Grimes v. Raymond Concrete Pile Company

PETITIONER: Grimes
RESPONDENT: Raymond Concrete Pile Company
LOCATION: First Unitarian Church of Los Angeles

DOCKET NO.: 456
DECIDED BY: Warren Court (1957-1958)
LOWER COURT: United States Court of Appeals for the First Circuit

CITATION: 356 US 252 (1958)
ARGUED: Mar 10, 1958
DECIDED: Apr 07, 1958

Facts of the case

Question

Media for Grimes v. Raymond Concrete Pile Company

Audio Transcription for Oral Argument - March 10, 1958 (Part 1) in Grimes v. Raymond Concrete Pile Company

Audio Transcription for Oral Argument - March 10, 1958 (Part 2) in Grimes v. Raymond Concrete Pile Company

Earl Warren:

Mr.
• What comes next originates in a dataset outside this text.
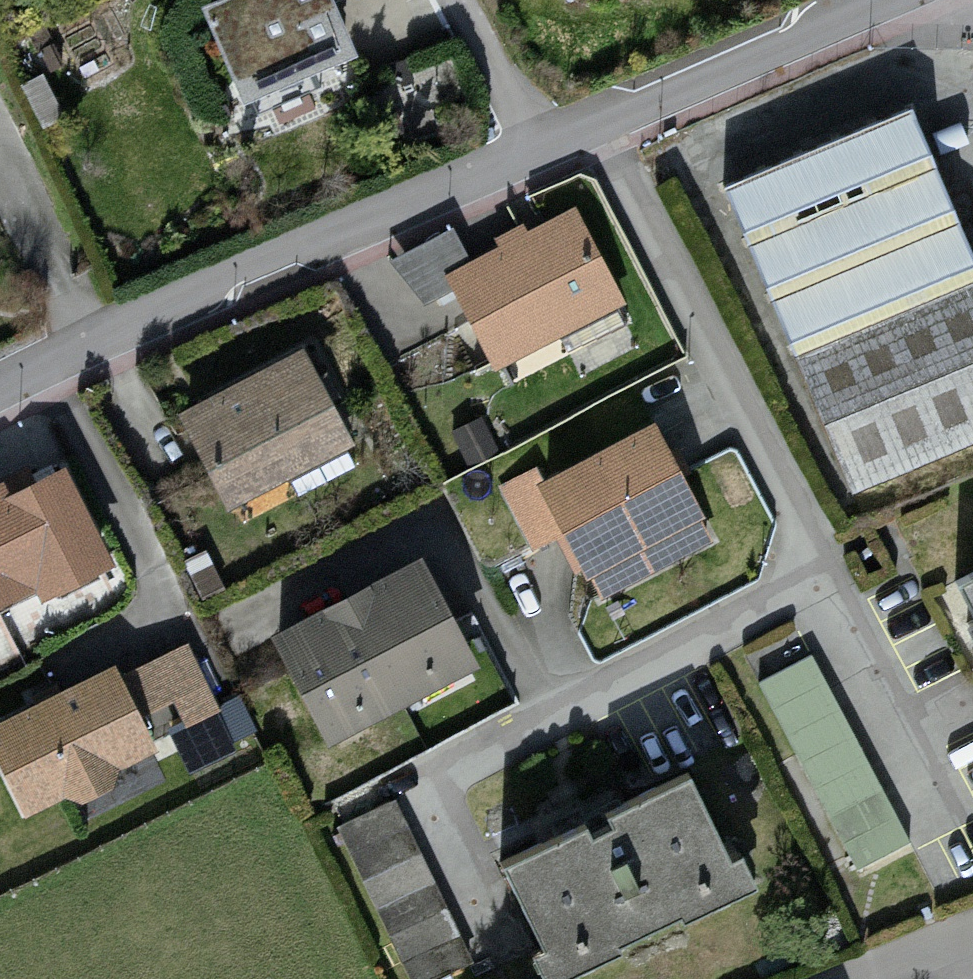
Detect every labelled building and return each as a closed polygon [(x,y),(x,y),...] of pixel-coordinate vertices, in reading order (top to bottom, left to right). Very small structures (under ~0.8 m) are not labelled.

Kisloff.

Harry Kisloff:

Yes.

Earl Warren:

Pardon -- pardon me -- no -- no.

You have (Voice Overlap) --

Harry Kisloff:

Thank you, Your Honor.

Earl Warren:

I forgot --

Frank L. Kozol:

I think the timekeeper indicate that I have about eight or 10 minutes left.

Earl Warren:

All right.

Frank L. Kozol:

We have here a case, may it please the Court where a workmen who consciously and intentionally hide himself out as pile driver and went out into the ocean to help construct a defense base is except as he may be found to be a member of a crew on sufficient evidence to support such a finding is covered by the humane protective provisions of the Workmen's Compensation statute, which Congress established under the Defense Bases Act as the sole and exclusive remedy for all American workers who went out to work on such bases which were to be constructed on the contracts with the Government of the United States or any department or agency thereof, precisely such as happened in this case.
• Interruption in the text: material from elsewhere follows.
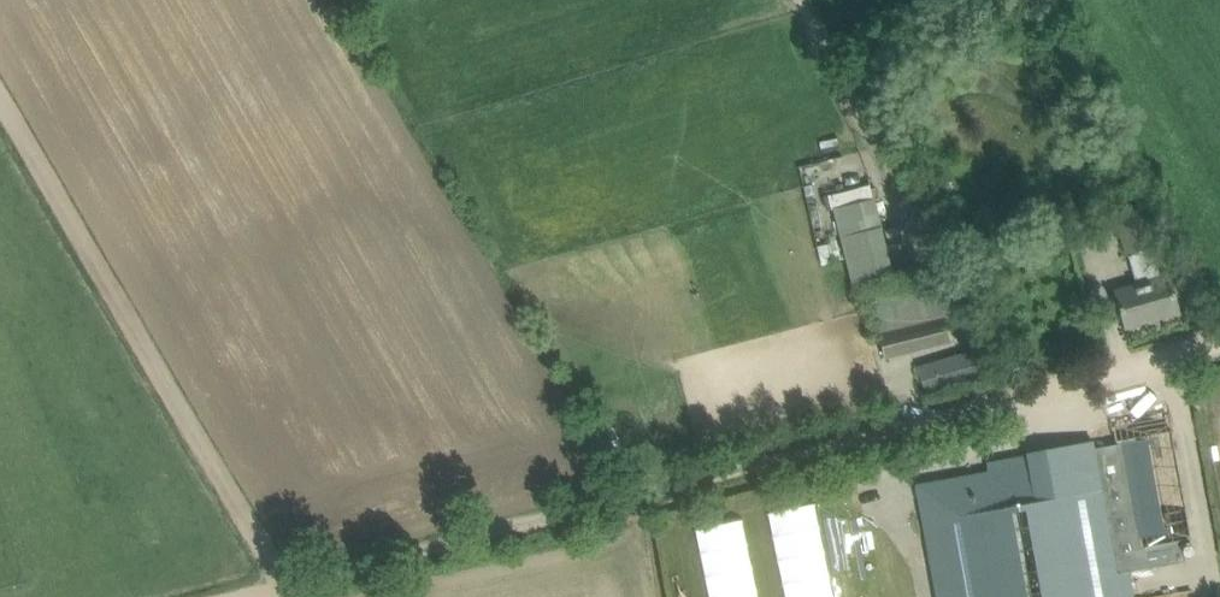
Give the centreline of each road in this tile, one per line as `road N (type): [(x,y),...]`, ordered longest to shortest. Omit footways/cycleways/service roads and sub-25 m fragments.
road 1 (track): [(297,586),(988,412)]
road 2 (track): [(0,95),(297,586)]
road 3 (unclassified): [(988,412),(1219,353)]

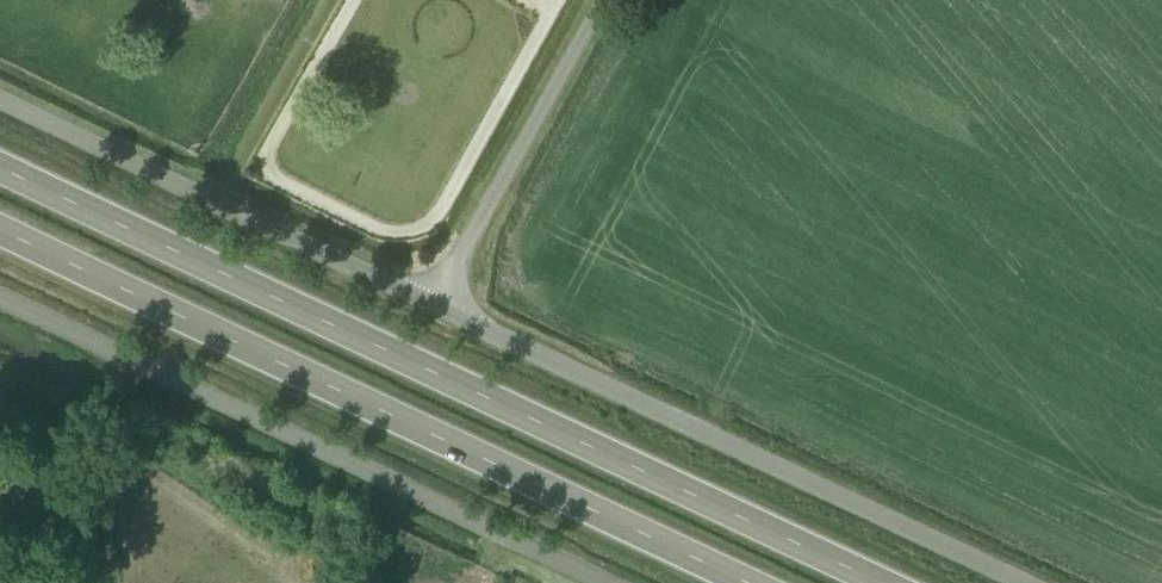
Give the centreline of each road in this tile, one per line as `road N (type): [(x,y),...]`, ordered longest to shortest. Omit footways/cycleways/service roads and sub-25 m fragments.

In this case, it suits the plaintiff's purpose because he received minor injuries and has collected this $200 under workmen's compensation to see if he can gamble for a better result from a jury and the only way to possibly achieve that result is if he can get a jury -- get to a jury and persuade the jury to hold him to be a member of a crew of a vessel.

This is because for six hours, as the Chief Justice has brought out in your searching question, he worked on the barge, doing a work that is frequently and commonly done by seaman who are members of the crew of a vessel.
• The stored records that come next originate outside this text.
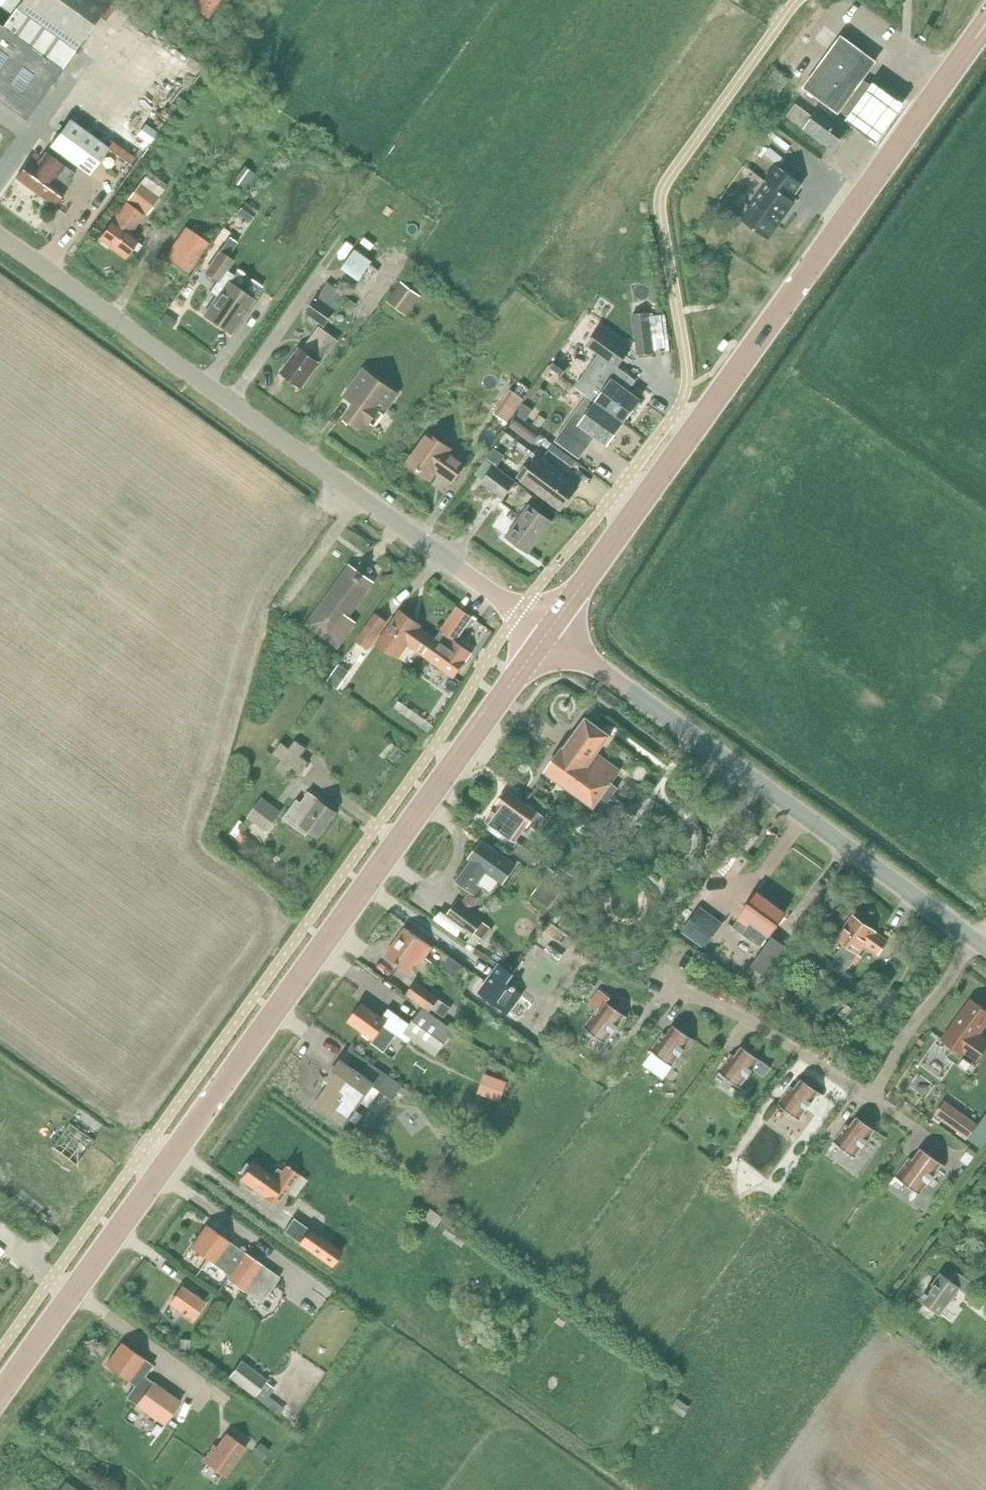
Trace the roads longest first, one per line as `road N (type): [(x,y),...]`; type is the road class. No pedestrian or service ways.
road 1 (tertiary): [(0,1396),(548,632)]
road 2 (tertiary): [(548,632),(985,27)]
road 3 (unclassified): [(548,632),(0,238)]
road 4 (unclassified): [(973,939),(548,632)]
road 5 (residential): [(869,1096),(740,1014),(666,990)]
road 6 (residential): [(869,1096),(973,939)]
But I have indicated in my answers and I am certain that the case support my position that that is not determinative nor significant even though I can give mathematical formulas to what point the status of the individual changes.

I do know this however, that there are certain criteria which this Court has seized upon over and over and over again most recently in the Senko case, which was decided last term.

One of those is permanent connection with a vessel.

The majority opinion on the Senko case setup three tests and I've quoted the language on page 26 of our brief.

The first one was that there was a testimony introduced by the plaintiff in that case tending to show that he's employed almost solely on the dredge which was the vessel involved in that case.

In our case, the testimony is perfectly clear that he was not employed almost solely on the barge.

And that's why my brother has to resort to the argument that the Texas Tower is a vessel which I argue most sincerely and obviously was not.

The second test is if the duties of the petitioner were primarily to maintain the dredge during its anchorage for its future trips.

The petitioner in this case had no such duties whatsoever.

Its perfectly clear and beyond doubt on the record that the duties of this petitioner was to help construct a defense base in line with his normal duties as a pile driver and what he was doing on the barge was a casual transitory of thermal task, preparatory and ancillary to his main job.

And the third test is that he would have a significant navigational function once the instrumentality, which is called the “vessel is put into transit.”

In this case, the petitioner would have no such significant function whatsoever.

The argument that the Jones Act should be expanded as widely as possible, I most respectfully submit, misses the mark.

The Congress intended our defense base workers to have the protection of a Workmen's Compensation Act where they need not rely upon negligence as they must under the Jones Act.

What about the next case that's waiting in line in my office with my brother of the defense base worker who was killed without negligence?

Is he to be left -- his family to be left entirely without any protection?

That certainly was not the purpose in the intent of Congress.

Under Compensation Act, he would covered if the broad principle recently established by the Massachusetts Supreme Judicial Court prevails as I'm quite sure it will even if he was shot to death as happened in a Massachusetts case by some evil intention of a person engaged in target practice.